### PROMPT
Set down every entry exactly as it was written.
# # #
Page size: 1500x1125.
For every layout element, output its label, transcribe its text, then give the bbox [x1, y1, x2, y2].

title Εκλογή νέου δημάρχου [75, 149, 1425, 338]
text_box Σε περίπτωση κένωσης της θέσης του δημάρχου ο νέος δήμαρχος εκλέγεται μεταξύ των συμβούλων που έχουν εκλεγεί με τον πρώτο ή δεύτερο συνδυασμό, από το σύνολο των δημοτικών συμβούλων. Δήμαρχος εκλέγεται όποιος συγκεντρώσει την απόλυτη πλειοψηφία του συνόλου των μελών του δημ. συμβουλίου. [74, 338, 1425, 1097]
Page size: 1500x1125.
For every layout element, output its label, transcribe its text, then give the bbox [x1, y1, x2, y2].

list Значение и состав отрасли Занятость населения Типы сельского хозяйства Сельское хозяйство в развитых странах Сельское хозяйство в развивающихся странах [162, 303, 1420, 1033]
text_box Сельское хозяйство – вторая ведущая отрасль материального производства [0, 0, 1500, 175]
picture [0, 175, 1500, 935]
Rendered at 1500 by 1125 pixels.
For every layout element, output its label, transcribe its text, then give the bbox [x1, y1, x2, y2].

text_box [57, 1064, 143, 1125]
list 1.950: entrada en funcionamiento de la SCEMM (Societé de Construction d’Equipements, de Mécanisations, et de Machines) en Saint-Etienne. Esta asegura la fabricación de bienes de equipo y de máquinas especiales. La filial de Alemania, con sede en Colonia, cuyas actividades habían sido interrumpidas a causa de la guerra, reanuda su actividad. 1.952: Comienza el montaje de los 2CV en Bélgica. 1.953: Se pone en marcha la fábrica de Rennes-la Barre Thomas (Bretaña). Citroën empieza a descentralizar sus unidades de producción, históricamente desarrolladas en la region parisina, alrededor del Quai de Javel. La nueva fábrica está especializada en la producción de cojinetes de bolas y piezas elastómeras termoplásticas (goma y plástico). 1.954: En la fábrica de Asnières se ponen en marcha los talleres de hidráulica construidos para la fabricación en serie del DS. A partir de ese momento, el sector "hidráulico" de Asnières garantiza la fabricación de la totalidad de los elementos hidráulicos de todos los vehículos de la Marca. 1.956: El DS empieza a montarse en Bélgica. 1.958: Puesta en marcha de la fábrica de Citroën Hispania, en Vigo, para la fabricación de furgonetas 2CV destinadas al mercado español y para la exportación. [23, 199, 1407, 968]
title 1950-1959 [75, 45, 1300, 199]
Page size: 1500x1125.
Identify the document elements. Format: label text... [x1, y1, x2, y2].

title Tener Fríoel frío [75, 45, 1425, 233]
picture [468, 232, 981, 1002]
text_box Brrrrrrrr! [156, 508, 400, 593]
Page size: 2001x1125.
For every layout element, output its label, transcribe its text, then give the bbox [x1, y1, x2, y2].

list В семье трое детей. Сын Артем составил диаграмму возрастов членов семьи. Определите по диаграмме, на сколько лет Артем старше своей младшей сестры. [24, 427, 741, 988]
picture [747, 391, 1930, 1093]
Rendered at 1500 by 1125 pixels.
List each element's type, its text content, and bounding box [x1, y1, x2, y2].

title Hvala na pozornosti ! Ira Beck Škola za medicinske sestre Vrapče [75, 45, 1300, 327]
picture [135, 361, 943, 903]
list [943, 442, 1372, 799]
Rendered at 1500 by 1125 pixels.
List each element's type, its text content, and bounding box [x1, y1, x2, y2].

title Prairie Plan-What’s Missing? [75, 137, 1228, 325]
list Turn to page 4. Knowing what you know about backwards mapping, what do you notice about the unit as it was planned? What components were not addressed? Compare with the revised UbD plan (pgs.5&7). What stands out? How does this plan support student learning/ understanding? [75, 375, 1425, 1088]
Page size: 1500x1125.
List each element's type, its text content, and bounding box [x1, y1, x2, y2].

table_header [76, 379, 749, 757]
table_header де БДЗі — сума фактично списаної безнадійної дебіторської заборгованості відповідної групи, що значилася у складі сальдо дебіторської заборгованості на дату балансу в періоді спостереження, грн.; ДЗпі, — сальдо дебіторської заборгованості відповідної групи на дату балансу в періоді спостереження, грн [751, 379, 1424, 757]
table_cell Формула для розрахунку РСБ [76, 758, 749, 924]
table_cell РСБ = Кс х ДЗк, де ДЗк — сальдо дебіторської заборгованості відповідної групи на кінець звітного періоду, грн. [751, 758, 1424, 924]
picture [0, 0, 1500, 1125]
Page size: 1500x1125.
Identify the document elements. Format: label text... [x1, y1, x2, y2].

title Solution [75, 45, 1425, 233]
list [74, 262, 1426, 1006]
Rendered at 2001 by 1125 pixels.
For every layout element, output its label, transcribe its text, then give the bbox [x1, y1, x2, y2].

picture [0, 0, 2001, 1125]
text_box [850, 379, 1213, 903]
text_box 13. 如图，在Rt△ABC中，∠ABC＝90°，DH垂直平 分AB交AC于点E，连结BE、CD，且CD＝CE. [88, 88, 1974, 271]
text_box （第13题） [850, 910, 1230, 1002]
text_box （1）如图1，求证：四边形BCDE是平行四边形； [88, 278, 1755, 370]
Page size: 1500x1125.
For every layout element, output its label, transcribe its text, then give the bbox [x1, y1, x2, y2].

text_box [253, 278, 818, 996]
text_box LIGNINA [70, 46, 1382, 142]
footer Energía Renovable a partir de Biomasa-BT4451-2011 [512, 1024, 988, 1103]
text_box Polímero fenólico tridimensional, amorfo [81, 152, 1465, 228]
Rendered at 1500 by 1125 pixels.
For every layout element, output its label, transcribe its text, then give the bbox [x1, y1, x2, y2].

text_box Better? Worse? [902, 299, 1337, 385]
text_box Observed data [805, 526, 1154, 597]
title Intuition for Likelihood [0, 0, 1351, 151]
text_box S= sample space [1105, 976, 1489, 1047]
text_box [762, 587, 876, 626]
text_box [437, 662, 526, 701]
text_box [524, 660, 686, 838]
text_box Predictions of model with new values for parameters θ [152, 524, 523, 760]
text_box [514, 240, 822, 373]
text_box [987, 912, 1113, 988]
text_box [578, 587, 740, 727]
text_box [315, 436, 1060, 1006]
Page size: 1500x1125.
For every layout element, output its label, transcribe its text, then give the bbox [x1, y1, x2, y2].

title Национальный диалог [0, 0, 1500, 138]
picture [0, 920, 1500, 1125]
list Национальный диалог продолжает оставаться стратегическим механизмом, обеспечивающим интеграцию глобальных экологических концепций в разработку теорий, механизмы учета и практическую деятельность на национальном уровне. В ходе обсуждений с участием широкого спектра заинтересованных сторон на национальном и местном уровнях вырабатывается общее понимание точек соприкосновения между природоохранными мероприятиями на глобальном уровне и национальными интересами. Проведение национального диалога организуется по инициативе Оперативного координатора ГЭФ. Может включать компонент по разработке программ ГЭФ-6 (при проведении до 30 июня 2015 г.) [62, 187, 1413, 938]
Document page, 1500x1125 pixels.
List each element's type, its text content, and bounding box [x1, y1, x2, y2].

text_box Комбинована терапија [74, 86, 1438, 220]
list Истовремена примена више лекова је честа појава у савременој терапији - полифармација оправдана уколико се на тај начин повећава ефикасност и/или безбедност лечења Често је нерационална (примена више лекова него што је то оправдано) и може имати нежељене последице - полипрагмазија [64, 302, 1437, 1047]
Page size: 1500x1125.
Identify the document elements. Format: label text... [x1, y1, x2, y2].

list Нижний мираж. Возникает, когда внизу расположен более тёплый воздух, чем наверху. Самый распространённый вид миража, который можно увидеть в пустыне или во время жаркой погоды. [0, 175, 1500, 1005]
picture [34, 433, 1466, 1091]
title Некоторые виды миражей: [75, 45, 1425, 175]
# # #
### TASK ANSWER
Page size: 1500x1125.
For every layout element, output its label, transcribe its text, then give the bbox [x1, y1, x2, y2].

title Εκλογή νέου δημάρχου [75, 149, 1425, 338]
text_box Σε περίπτωση κένωσης της θέσης του δημάρχου ο νέος δήμαρχος εκλέγεται μεταξύ των συμβούλων που έχουν εκλεγεί με τον πρώτο ή δεύτερο συνδυασμό, από το σύνολο των δημοτικών συμβούλων. Δήμαρχος εκλέγεται όποιος συγκεντρώσει την απόλυτη πλειοψηφία του συνόλου των μελών του δημ. συμβουλίου. [74, 338, 1425, 1097]
Page size: 1500x1125.
For every layout element, output its label, transcribe its text, then give the bbox [x1, y1, x2, y2].

list Значение и состав отрасли Занятость населения Типы сельского хозяйства Сельское хозяйство в развитых странах Сельское хозяйство в развивающихся странах [162, 303, 1420, 1033]
text_box Сельское хозяйство – вторая ведущая отрасль материального производства [0, 0, 1500, 175]
picture [0, 175, 1500, 935]
Rendered at 1500 by 1125 pixels.
For every layout element, output its label, transcribe its text, then give the bbox [x1, y1, x2, y2].

text_box [57, 1064, 143, 1125]
list 1.950: entrada en funcionamiento de la SCEMM (Societé de Construction d’Equipements, de Mécanisations, et de Machines) en Saint-Etienne. Esta asegura la fabricación de bienes de equipo y de máquinas especiales. La filial de Alemania, con sede en Colonia, cuyas actividades habían sido interrumpidas a causa de la guerra, reanuda su actividad. 1.952: Comienza el montaje de los 2CV en Bélgica. 1.953: Se pone en marcha la fábrica de Rennes-la Barre Thomas (Bretaña). Citroën empieza a descentralizar sus unidades de producción, históricamente desarrolladas en la region parisina, alrededor del Quai de Javel. La nueva fábrica está especializada en la producción de cojinetes de bolas y piezas elastómeras termoplásticas (goma y plástico). 1.954: En la fábrica de Asnières se ponen en marcha los talleres de hidráulica construidos para la fabricación en serie del DS. A partir de ese momento, el sector "hidráulico" de Asnières garantiza la fabricación de la totalidad de los elementos hidráulicos de todos los vehículos de la Marca. 1.956: El DS empieza a montarse en Bélgica. 1.958: Puesta en marcha de la fábrica de Citroën Hispania, en Vigo, para la fabricación de furgonetas 2CV destinadas al mercado español y para la exportación. [23, 199, 1407, 968]
title 1950-1959 [75, 45, 1300, 199]
Page size: 1500x1125.
Identify the document elements. Format: label text... [x1, y1, x2, y2].

title Tener Fríoel frío [75, 45, 1425, 233]
picture [468, 232, 981, 1002]
text_box Brrrrrrrr! [156, 508, 400, 593]
Page size: 2001x1125.
For every layout element, output its label, transcribe its text, then give the bbox [x1, y1, x2, y2].

list В семье трое детей. Сын Артем составил диаграмму возрастов членов семьи. Определите по диаграмме, на сколько лет Артем старше своей младшей сестры. [24, 427, 741, 988]
picture [747, 391, 1930, 1093]
Rendered at 1500 by 1125 pixels.
List each element's type, its text content, and bounding box [x1, y1, x2, y2].

title Hvala na pozornosti ! Ira Beck Škola za medicinske sestre Vrapče [75, 45, 1300, 327]
picture [135, 361, 943, 903]
list [943, 442, 1372, 799]
Rendered at 1500 by 1125 pixels.
List each element's type, its text content, and bounding box [x1, y1, x2, y2].

title Prairie Plan-What’s Missing? [75, 137, 1228, 325]
list Turn to page 4. Knowing what you know about backwards mapping, what do you notice about the unit as it was planned? What components were not addressed? Compare with the revised UbD plan (pgs.5&7). What stands out? How does this plan support student learning/ understanding? [75, 375, 1425, 1088]
Page size: 1500x1125.
List each element's type, its text content, and bounding box [x1, y1, x2, y2].

table_header [76, 379, 749, 757]
table_header де БДЗі — сума фактично списаної безнадійної дебіторської заборгованості відповідної групи, що значилася у складі сальдо дебіторської заборгованості на дату балансу в періоді спостереження, грн.; ДЗпі, — сальдо дебіторської заборгованості відповідної групи на дату балансу в періоді спостереження, грн [751, 379, 1424, 757]
table_cell Формула для розрахунку РСБ [76, 758, 749, 924]
table_cell РСБ = Кс х ДЗк, де ДЗк — сальдо дебіторської заборгованості відповідної групи на кінець звітного періоду, грн. [751, 758, 1424, 924]
picture [0, 0, 1500, 1125]
Page size: 1500x1125.
Identify the document elements. Format: label text... [x1, y1, x2, y2].

title Solution [75, 45, 1425, 233]
list [74, 262, 1426, 1006]
Rendered at 2001 by 1125 pixels.
For every layout element, output its label, transcribe its text, then give the bbox [x1, y1, x2, y2].

picture [0, 0, 2001, 1125]
text_box [850, 379, 1213, 903]
text_box 13. 如图，在Rt△ABC中，∠ABC＝90°，DH垂直平 分AB交AC于点E，连结BE、CD，且CD＝CE. [88, 88, 1974, 271]
text_box （第13题） [850, 910, 1230, 1002]
text_box （1）如图1，求证：四边形BCDE是平行四边形； [88, 278, 1755, 370]
Page size: 1500x1125.
For every layout element, output its label, transcribe its text, then give the bbox [x1, y1, x2, y2].

text_box [253, 278, 818, 996]
text_box LIGNINA [70, 46, 1382, 142]
footer Energía Renovable a partir de Biomasa-BT4451-2011 [512, 1024, 988, 1103]
text_box Polímero fenólico tridimensional, amorfo [81, 152, 1465, 228]
Rendered at 1500 by 1125 pixels.
For every layout element, output its label, transcribe its text, then give the bbox [x1, y1, x2, y2].

text_box Better? Worse? [902, 299, 1337, 385]
text_box Observed data [805, 526, 1154, 597]
title Intuition for Likelihood [0, 0, 1351, 151]
text_box S= sample space [1105, 976, 1489, 1047]
text_box [762, 587, 876, 626]
text_box [437, 662, 526, 701]
text_box [524, 660, 686, 838]
text_box Predictions of model with new values for parameters θ [152, 524, 523, 760]
text_box [514, 240, 822, 373]
text_box [987, 912, 1113, 988]
text_box [578, 587, 740, 727]
text_box [315, 436, 1060, 1006]
Page size: 1500x1125.
For every layout element, output its label, transcribe its text, then give the bbox [x1, y1, x2, y2].

title Национальный диалог [0, 0, 1500, 138]
picture [0, 920, 1500, 1125]
list Национальный диалог продолжает оставаться стратегическим механизмом, обеспечивающим интеграцию глобальных экологических концепций в разработку теорий, механизмы учета и практическую деятельность на национальном уровне. В ходе обсуждений с участием широкого спектра заинтересованных сторон на национальном и местном уровнях вырабатывается общее понимание точек соприкосновения между природоохранными мероприятиями на глобальном уровне и национальными интересами. Проведение национального диалога организуется по инициативе Оперативного координатора ГЭФ. Может включать компонент по разработке программ ГЭФ-6 (при проведении до 30 июня 2015 г.) [62, 187, 1413, 938]
Document page, 1500x1125 pixels.
List each element's type, its text content, and bounding box [x1, y1, x2, y2].

text_box Комбинована терапија [74, 86, 1438, 220]
list Истовремена примена више лекова је честа појава у савременој терапији - полифармација оправдана уколико се на тај начин повећава ефикасност и/или безбедност лечења Често је нерационална (примена више лекова него што је то оправдано) и може имати нежељене последице - полипрагмазија [64, 302, 1437, 1047]
Page size: 1500x1125.
Identify the document elements. Format: label text... [x1, y1, x2, y2].

list Нижний мираж. Возникает, когда внизу расположен более тёплый воздух, чем наверху. Самый распространённый вид миража, который можно увидеть в пустыне или во время жаркой погоды. [0, 175, 1500, 1005]
picture [34, 433, 1466, 1091]
title Некоторые виды миражей: [75, 45, 1425, 175]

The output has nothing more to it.